##### EXERCISE MATERIAL
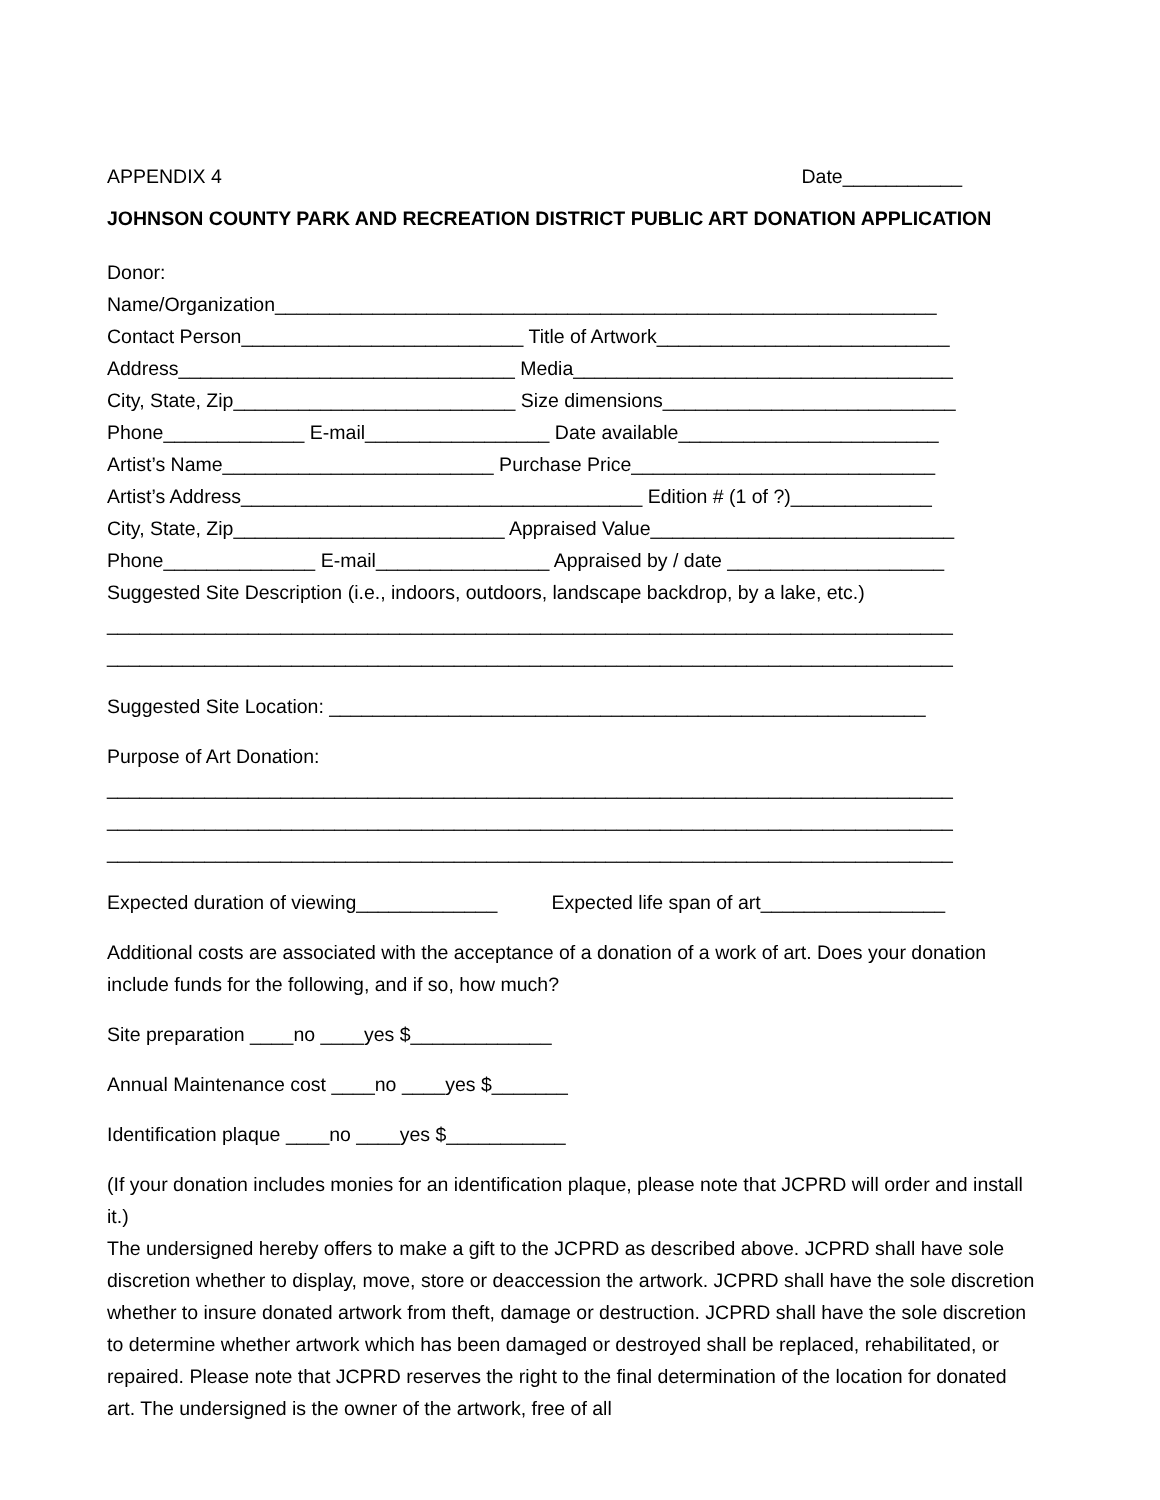APPENDIX 4 Date___________
JOHNSON COUNTY PARK AND RECREATION DISTRICT PUBLIC ART DONATION APPLICATION
Donor:
Name/Organization_____________________________________________________________
Contact Person__________________________ Title of Artwork___________________________
Address_______________________________ Media___________________________________
City, State, Zip__________________________ Size dimensions___________________________
Phone_____________ E-mail_________________ Date available________________________
Artist’s Name_________________________ Purchase Price____________________________
Artist’s Address_____________________________________ Edition # (1 of ?)_____________
City, State, Zip_________________________ Appraised Value____________________________
Phone______________ E-mail________________ Appraised by / date ____________________
Suggested Site Description (i.e., indoors, outdoors, landscape backdrop, by a lake, etc.)
______________________________________________________________________________
______________________________________________________________________________
Suggested Site Location: _______________________________________________________
Purpose of Art Donation:
______________________________________________________________________________
______________________________________________________________________________
______________________________________________________________________________
Expected duration of viewing_____________ Expected life span of art_________________
Additional costs are associated with the acceptance of a donation of a work of art. Does your donation include funds for the following, and if so, how much?
Site preparation ____no ____yes $_____________
Annual Maintenance cost ____no ____yes $_______
Identification plaque ____no ____yes $___________
(If your donation includes monies for an identification plaque, please note that JCPRD will order and install it.)
The undersigned hereby offers to make a gift to the JCPRD as described above. JCPRD shall have sole discretion whether to display, move, store or deaccession the artwork. JCPRD shall have the sole discretion whether to insure donated artwork from theft, damage or destruction. JCPRD shall have the sole discretion to determine whether artwork which has been damaged or destroyed shall be replaced, rehabilitated, or repaired. Please note that JCPRD reserves the right to the final determination of the location for donated art. The undersigned is the owner of the artwork, free of all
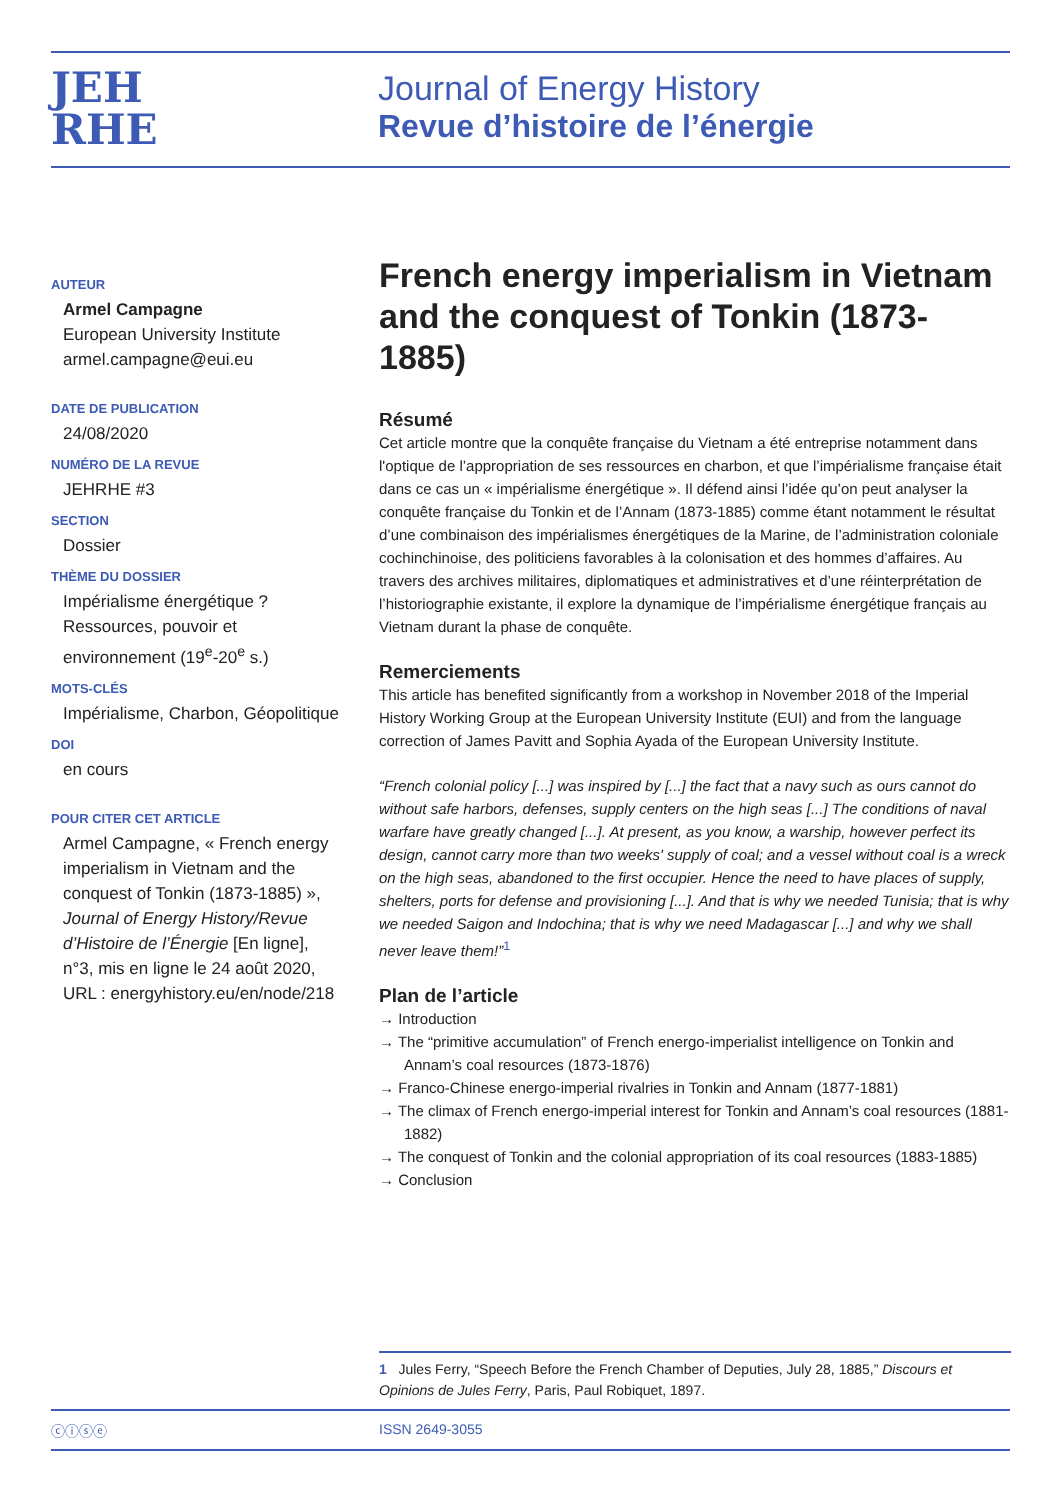JEH
RHE
Journal of Energy History
Revue d’histoire de l’énergie
AUTEUR
Armel Campagne
European University Institute
armel.campagne@eui.eu
DATE DE PUBLICATION
24/08/2020
NUMÉRO DE LA REVUE
JEHRHE #3
SECTION
Dossier
THÈME DU DOSSIER
Impérialisme énergétique ? Ressources, pouvoir et environnement (19<sup>e</sup>-20<sup>e</sup> s.)
MOTS-CLÉS
Impérialisme, Charbon, Géopolitique
DOI
en cours
POUR CITER CET ARTICLE
Armel Campagne, « French energy imperialism in Vietnam and the conquest of Tonkin (1873-1885) », Journal of Energy History/Revue d’Histoire de l’Énergie [En ligne], n°3, mis en ligne le 24 août 2020, URL : energyhistory.eu/en/node/218
French energy imperialism in Vietnam and the conquest of Tonkin (1873-1885)
Résumé
Cet article montre que la conquête française du Vietnam a été entreprise notamment dans l'optique de l’appropriation de ses ressources en charbon, et que l’impérialisme française était dans ce cas un « impérialisme énergétique ». Il défend ainsi l’idée qu’on peut analyser la conquête française du Tonkin et de l’Annam (1873-1885) comme étant notamment le résultat d’une combinaison des impérialismes énergétiques de la Marine, de l’administration coloniale cochinchinoise, des politiciens favorables à la colonisation et des hommes d’affaires. Au travers des archives militaires, diplomatiques et administratives et d’une réinterprétation de l’historiographie existante, il explore la dynamique de l’impérialisme énergétique français au Vietnam durant la phase de conquête.
Remerciements
This article has benefited significantly from a workshop in November 2018 of the Imperial History Working Group at the European University Institute (EUI) and from the language correction of James Pavitt and Sophia Ayada of the European University Institute.
“French colonial policy [...] was inspired by [...] the fact that a navy such as ours cannot do without safe harbors, defenses, supply centers on the high seas [...] The conditions of naval warfare have greatly changed [...]. At present, as you know, a warship, however perfect its design, cannot carry more than two weeks' supply of coal; and a vessel without coal is a wreck on the high seas, abandoned to the first occupier. Hence the need to have places of supply, shelters, ports for defense and provisioning [...]. And that is why we needed Tunisia; that is why we needed Saigon and Indochina; that is why we need Madagascar [...] and why we shall never leave them!”<sup>1</sup>
Plan de l’article
→ Introduction
→ The “primitive accumulation” of French energo-imperialist intelligence on Tonkin and Annam’s coal resources (1873-1876)
→ Franco-Chinese energo-imperial rivalries in Tonkin and Annam (1877-1881)
→ The climax of French energo-imperial interest for Tonkin and Annam’s coal resources (1881-1882)
→ The conquest of Tonkin and the colonial appropriation of its coal resources (1883-1885)
→ Conclusion
1 Jules Ferry, “Speech Before the French Chamber of Deputies, July 28, 1885,” Discours et Opinions de Jules Ferry, Paris, Paul Robiquet, 1897.
ⓒⓘⓢⓔ ISSN 2649-3055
##########
EXERCISE INSTRUCTIONS: Review the preceding data and report every line that includes the string "City".

SOLUTION BELOW:
City, State, Zip__________________________ Size dimensions___________________________
City, State, Zip_________________________ Appraised Value____________________________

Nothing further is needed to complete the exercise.